The differences between our two health systems? Britain pays its primary care doctors more if they follow the protocols that encourage better patient care at lower cost. Here, we use financial incentives — fee-for-service reimbursement — that encourage doctors to deliver substandard care if the financial rewards are high enough.

We have become hostage to a payment method that, more often than not, puts the financial interests of doctors, hospitals, and corporations above the interests of patients and purchasers of care.

Every thinking healthcare professional knows it and everyone outside the profession is confused or enraged by it.

The best doctors are endlessly frustrated by the choices they face, but many healthcare professionals are content to simply play the game and reap the rewards.

There are alternatives. In the employer on-site clinic market, many vendors now pass through all operational costs without a markup — there is supporting documentation for the purchaser — and then charge a per employee per month fee for managing the care process. Unlike fee-for-service, this model incorporates no financial incentives to deliver unnecessary services (or to deny necessary ones). In this arrangement, the purchaser evaluates how effectively the clinic vendor reduces cost while improving individual and population health status.

The vendor’s incentives are to develop mechanisms that ensure the appropriateness of care and cost within the clinic and downstream, throughout the care continuum. It is also in the vendor’s interests to provide credible data showing how much the clinics are being used, what impact they have had on the health of the group, and whether cost patterns have changed.

In other words, the focus has moved beyond a merchant mentality to facilitating better care for the patient while protecting the purchaser’s financial interests. This payment model has been so well received that many clinic requests-for-proposal now specify it as a design requirement.

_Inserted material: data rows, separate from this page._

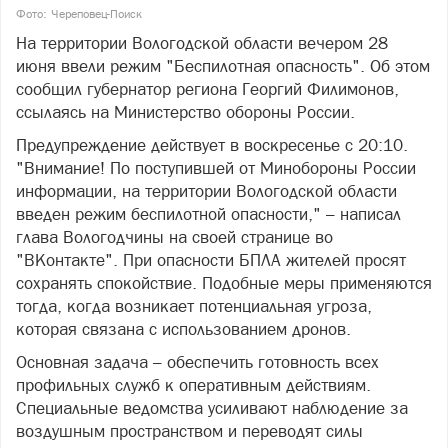
Фото: Череповец-Поиск
На территории Вологодской области вечером 28
июня ввели режим "Беспилотная опасность". Об этом
сообщил губернатор региона Георгий Филимонов,
ссылаясь на Министерство обороны России.
Предупреждение действует в воскресенье с 20:10.
"Внимание! По поступившей от Минобороны России
информации, на территории Вологодской области
введен режим беспилотной опасности," – написал
глава Вологодчины на своей странице во
"ВКонтакте". При опасности БПЛА жителей просят
сохранять спокойствие. Подобные меры применяются
тогда, когда возникает потенциальная угроза,
которая связана с использованием дронов.
Основная задача – обеспечить готовность всех
профильных служб к оперативным действиям.
Специальные ведомства усиливают наблюдение за
воздушным пространством и переводят силы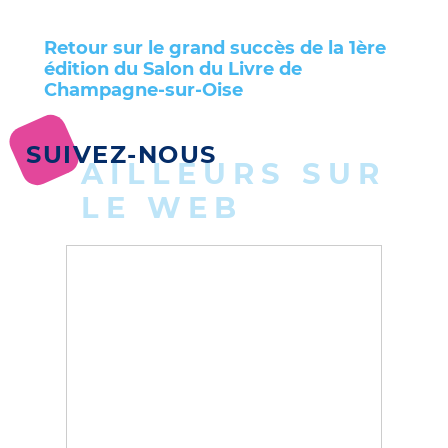
Retour sur le grand succès de la 1ère
édition du Salon du Livre de
Champagne-sur-Oise
SUIVEZ-NOUS
AILLEURS SUR
LE WEB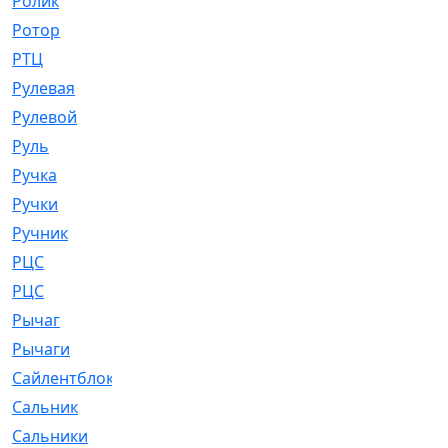
Ролик
[790]
Ротор
[2]
РТЦ
[475]
Рулевая
[974]
Рулевой
[585]
Руль
[12]
Ручка
[29]
Ручки
[3]
Ручник
[11]
РЦC
[12]
РЦС
[84]
Рычаг
[588]
Рычаги
[3]
Сайлентблок
[4208]
Сальник
[4340]
Сальники
[123]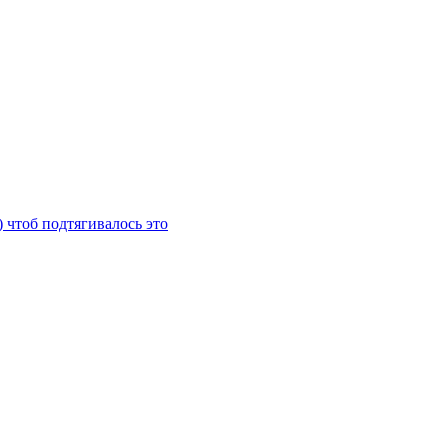
) чтоб подтягивалось это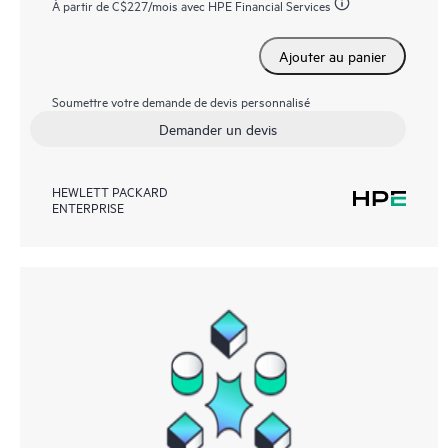
À partir de
C$227
/mois avec HPE Financial Services
Ajouter au panier
Soumettre votre demande de devis personnalisé
Demander un devis
HEWLETT PACKARD
ENTERPRISE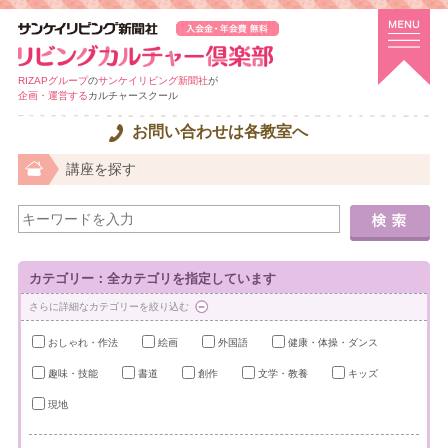
RIZAPグループ
の
サンケイリビング新聞社
が
企画・運営する
カルチャースクール
お問い合わせは各教室へ
講座を探す
カテゴリー：全カテゴリを指定しています
さらに詳細なカテゴリーを絞り込む
おしゃれ・作法
絵画
外国語
健康・体操・ダンス
趣味・技能
書道
創作
文学・教養
キッズ
現地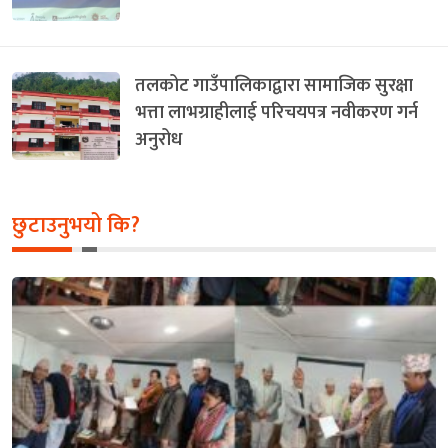
तलकोट गाउँपालिकाद्वारा सामाजिक सुरक्षा
भत्ता लाभग्राहीलाई परिचयपत्र नवीकरण गर्न
अनुरोध
छुटाउनुभयो कि?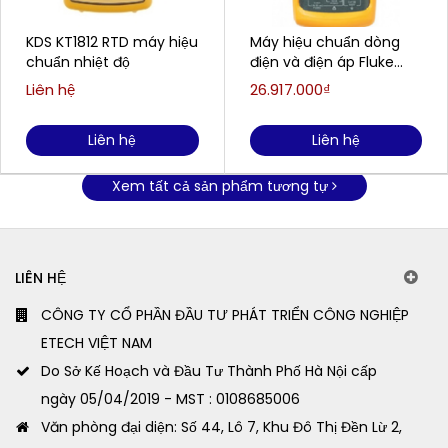
KDS KT1812 RTD máy hiệu
Máy hiệu chuẩn dòng
chuẩn nhiệt độ
điện và điện áp Fluke
787 ProcessMeter
Liên hệ
26.917.000₫
Liên hệ
Liên hệ
Xem tất cả sản phẩm tương tự
LIÊN HỆ
CÔNG TY CỔ PHẦN ĐẦU TƯ PHÁT TRIỂN CÔNG NGHIỆP
ETECH VIỆT NAM
Do Sở Kế Hoạch và Đầu Tư Thành Phố Hà Nội cấp
ngày 05/04/2019 - MST : 0108685006
Văn phòng đại diện: Số 44, Lô 7, Khu Đô Thị Đền Lừ 2,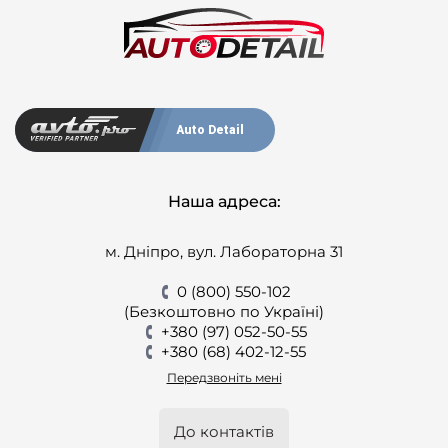
Auto Detail
Наша адреса:
м. Дніпро, вул. Лабораторна 31
0 (800) 550-102
(Безкоштовно по Україні)
+380 (97) 052-50-55
+380 (68) 402-12-55
Передзвоніть мені
До контактів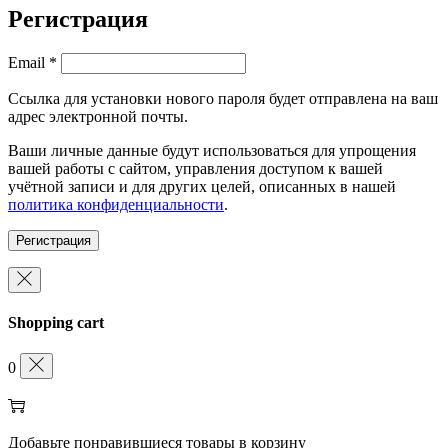
Регистрация
Обязательно
Email
*
Ссылка для установки нового пароля будет отправлена ​​на ваш
адрес электронной почты.
Ваши личные данные будут использоваться для упрощения
вашей работы с сайтом, управления доступом к вашей
учётной записи и для других целей, описанных в нашей
политика конфиденциальности
.
Регистрация
Shopping cart
0
Добавьте понравившиеся товары в корзину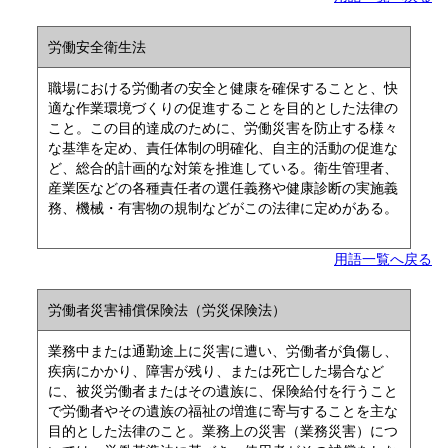
労働安全衛生法
職場における労働者の安全と健康を確保することと、快
適な作業環境づくりの促進することを目的とした法律の
こと。この目的達成のために、労働災害を防止する様々
な基準を定め、責任体制の明確化、自主的活動の促進な
ど、総合的計画的な対策を推進している。衛生管理者、
産業医などの各種責任者の選任義務や健康診断の実施義
務、機械・有害物の規制などがこの法律に定めがある。
用語一覧へ戻る
労働者災害補償保険法（労災保険法）
業務中または通勤途上に災害に遭い、労働者が負傷し、
疾病にかかり、障害が残り、または死亡した場合など
に、被災労働者またはその遺族に、保険給付を行うこと
で労働者やその遺族の福祉の増進に寄与することを主な
目的とした法律のこと。業務上の災害（業務災害）につ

In truth, the current healthcare marketplace is loaded with low-hanging fruit that can yield tremendous quality and financial improvements — big benefits for patients and purchasers — which is why this sector is perhaps the fastest growing in healthcare and why this “care-neutral” payment approach could ultimately be appreciated as a model for the system.

Even so, getting payment models like this into policy will require that patients and purchasers have as strong a voice as healthcare vendors do now. So far, it appears that the healthcare industry doesn’t see that approach as productive.

Brian Klepper is Chief Development Officer of WeCare TLC and blogs at Care and Cost.